## TASK 1
Find every line in the rows that contains the string "Социальные" and copy each one.

## DOCUMENT EXCERPT
Comment 36 Konrad Rzeszutek Wilk 2012-05-09 12:07:41 UTC

The one thing that might be causing this is this patch: "fix_xen_guest_on_old_EC2.patch" that has been added to deal with Amazon's EC2:
http://docs.amazonwebservices.com/AWSEC2/latest/UserGuide/UserProvidedkernels.html#PVGRUB_compatible_kernels
"
 "Kernels that disable the pv-ops XSAVE hypercall are known to work
   on all instance types, whereas those that enable this hypercall
   will fail to launch in some cases. Similarly, non-pv-ops kernels
   that do not adhere to the Xen 3.0.2 interface might fail to launch
   in some cases."

In other words - using XSAVE capability on Amazon EC2 is not good. But the newer hypervisor do expose it and user-space tries to use it. But with that patch in, part of enabling xsave is turned off while user-space tries to use it. That is the theory - which would be a bit of Catch-22 - take out the patch - works with the newer hypervisor - but does not under Amazon EC2. Leave patch in - works with older hypervisors - but does not with newer hypervisor (And SandyBridge hardware).

## TASK 2
Answer these questions about the Xen patch comment:
(a) Which patch does the comment name as a possible cause?
(b) According to the quoted passage, kernels that disable which hypercall are known to work on all instance types?
(c) According to the last paragraph, with the patch left in, which hypervisors does it work with?

## EXERCISE MATERIAL
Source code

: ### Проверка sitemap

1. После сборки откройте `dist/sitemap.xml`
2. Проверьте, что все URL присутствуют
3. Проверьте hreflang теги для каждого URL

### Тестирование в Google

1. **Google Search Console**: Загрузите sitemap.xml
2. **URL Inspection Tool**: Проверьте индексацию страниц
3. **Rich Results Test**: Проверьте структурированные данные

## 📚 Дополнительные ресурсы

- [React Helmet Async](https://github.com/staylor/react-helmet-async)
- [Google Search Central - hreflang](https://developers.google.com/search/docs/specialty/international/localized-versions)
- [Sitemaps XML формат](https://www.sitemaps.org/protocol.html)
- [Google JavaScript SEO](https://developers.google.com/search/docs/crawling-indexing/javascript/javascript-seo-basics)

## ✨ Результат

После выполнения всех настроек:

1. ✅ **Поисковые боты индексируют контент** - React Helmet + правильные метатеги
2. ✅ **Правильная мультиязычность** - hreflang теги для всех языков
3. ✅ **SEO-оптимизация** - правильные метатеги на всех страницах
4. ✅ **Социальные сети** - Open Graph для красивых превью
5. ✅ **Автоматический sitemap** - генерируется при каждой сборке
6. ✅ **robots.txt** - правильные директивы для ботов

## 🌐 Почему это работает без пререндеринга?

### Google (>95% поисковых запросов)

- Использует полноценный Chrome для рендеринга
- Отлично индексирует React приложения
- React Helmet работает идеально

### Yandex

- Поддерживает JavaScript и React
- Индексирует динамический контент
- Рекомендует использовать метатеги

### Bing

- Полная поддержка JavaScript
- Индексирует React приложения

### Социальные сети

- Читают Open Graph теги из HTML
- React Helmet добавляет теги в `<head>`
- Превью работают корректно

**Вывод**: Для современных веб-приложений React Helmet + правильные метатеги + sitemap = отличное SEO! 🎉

==

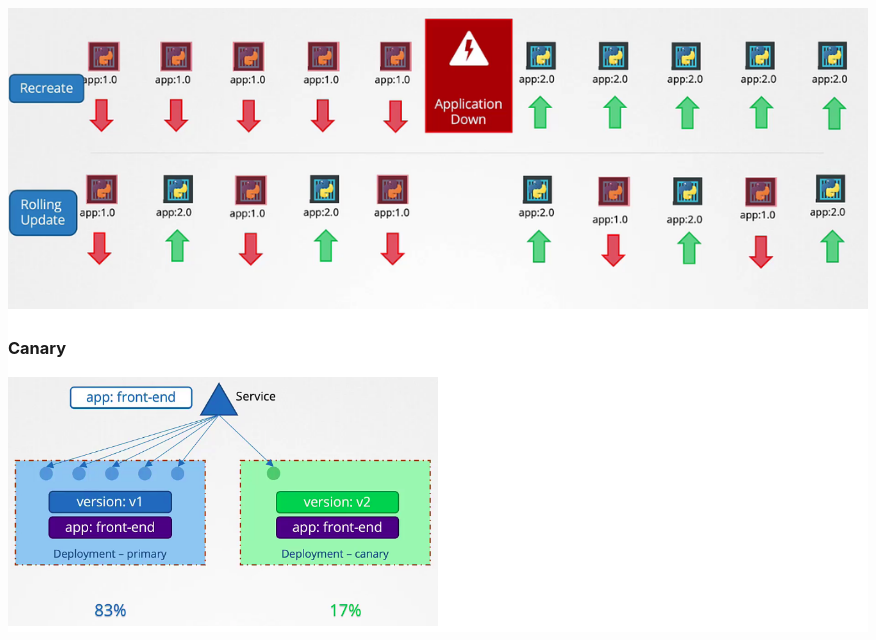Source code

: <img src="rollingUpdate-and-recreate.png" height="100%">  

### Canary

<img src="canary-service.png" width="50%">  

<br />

---

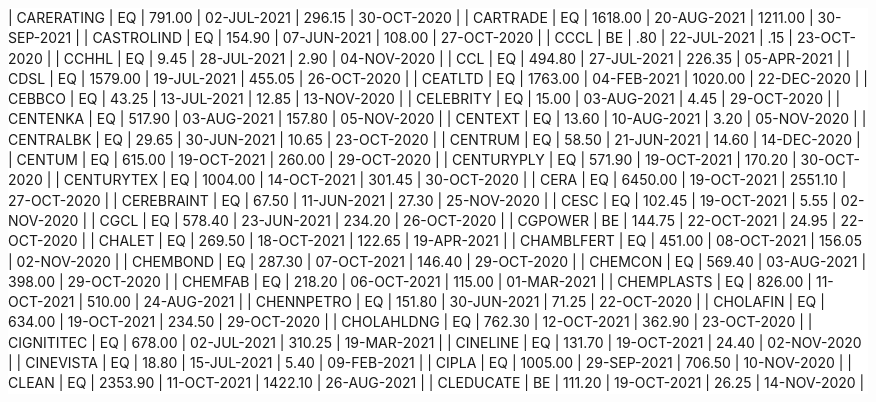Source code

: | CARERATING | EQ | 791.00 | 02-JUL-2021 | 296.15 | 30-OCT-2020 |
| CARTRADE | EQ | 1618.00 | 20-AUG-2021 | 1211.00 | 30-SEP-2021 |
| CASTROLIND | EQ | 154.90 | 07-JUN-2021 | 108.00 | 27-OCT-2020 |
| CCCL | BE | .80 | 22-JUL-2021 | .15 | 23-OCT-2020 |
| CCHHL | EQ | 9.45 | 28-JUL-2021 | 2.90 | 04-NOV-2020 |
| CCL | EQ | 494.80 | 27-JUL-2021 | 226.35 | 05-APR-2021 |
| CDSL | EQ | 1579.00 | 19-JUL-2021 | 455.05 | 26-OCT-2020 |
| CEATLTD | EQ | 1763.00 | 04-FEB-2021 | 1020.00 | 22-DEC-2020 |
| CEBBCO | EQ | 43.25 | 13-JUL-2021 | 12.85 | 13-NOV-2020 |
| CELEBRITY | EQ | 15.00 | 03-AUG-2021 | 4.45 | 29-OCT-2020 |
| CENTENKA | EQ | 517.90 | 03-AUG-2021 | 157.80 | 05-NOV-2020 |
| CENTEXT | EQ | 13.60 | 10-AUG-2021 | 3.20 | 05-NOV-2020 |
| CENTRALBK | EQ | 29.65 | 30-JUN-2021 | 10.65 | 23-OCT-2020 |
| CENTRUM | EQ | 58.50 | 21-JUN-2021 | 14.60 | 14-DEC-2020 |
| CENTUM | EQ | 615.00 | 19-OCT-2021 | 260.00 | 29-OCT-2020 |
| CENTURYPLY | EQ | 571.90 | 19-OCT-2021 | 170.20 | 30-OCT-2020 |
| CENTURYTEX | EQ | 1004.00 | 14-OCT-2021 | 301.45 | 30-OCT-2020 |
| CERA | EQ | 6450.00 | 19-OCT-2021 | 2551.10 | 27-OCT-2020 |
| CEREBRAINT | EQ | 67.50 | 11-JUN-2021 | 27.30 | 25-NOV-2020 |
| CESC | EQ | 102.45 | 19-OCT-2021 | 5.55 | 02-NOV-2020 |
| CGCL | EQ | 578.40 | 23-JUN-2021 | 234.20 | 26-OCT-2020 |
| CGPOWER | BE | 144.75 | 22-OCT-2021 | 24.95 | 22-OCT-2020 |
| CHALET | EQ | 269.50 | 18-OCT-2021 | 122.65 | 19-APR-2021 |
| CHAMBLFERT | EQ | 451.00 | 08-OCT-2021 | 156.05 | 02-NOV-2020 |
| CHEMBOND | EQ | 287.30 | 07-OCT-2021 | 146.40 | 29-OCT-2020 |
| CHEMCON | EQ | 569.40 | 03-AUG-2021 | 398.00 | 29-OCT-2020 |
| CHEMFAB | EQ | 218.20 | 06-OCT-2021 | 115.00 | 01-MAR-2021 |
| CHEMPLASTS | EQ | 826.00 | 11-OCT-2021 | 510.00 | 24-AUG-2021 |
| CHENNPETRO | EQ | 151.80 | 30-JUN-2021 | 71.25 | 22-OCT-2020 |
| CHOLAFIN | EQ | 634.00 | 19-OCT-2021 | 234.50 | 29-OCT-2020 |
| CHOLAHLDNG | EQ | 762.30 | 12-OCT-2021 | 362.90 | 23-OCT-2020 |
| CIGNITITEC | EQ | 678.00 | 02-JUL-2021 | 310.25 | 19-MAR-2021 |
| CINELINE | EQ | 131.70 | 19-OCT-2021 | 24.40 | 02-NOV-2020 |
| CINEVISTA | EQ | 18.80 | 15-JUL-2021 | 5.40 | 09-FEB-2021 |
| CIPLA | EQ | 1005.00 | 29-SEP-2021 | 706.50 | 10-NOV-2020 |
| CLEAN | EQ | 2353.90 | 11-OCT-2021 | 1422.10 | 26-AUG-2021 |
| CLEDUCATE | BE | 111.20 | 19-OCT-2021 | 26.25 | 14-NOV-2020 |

## OUTPUT 1
4. ✅ **Социальные сети** - Open Graph для красивых превью
### Социальные сети

## OUTPUT 2
(a) "fix_xen_guest_on_old_EC2.patch"
(b) The pv-ops XSAVE hypercall
(c) Older hypervisors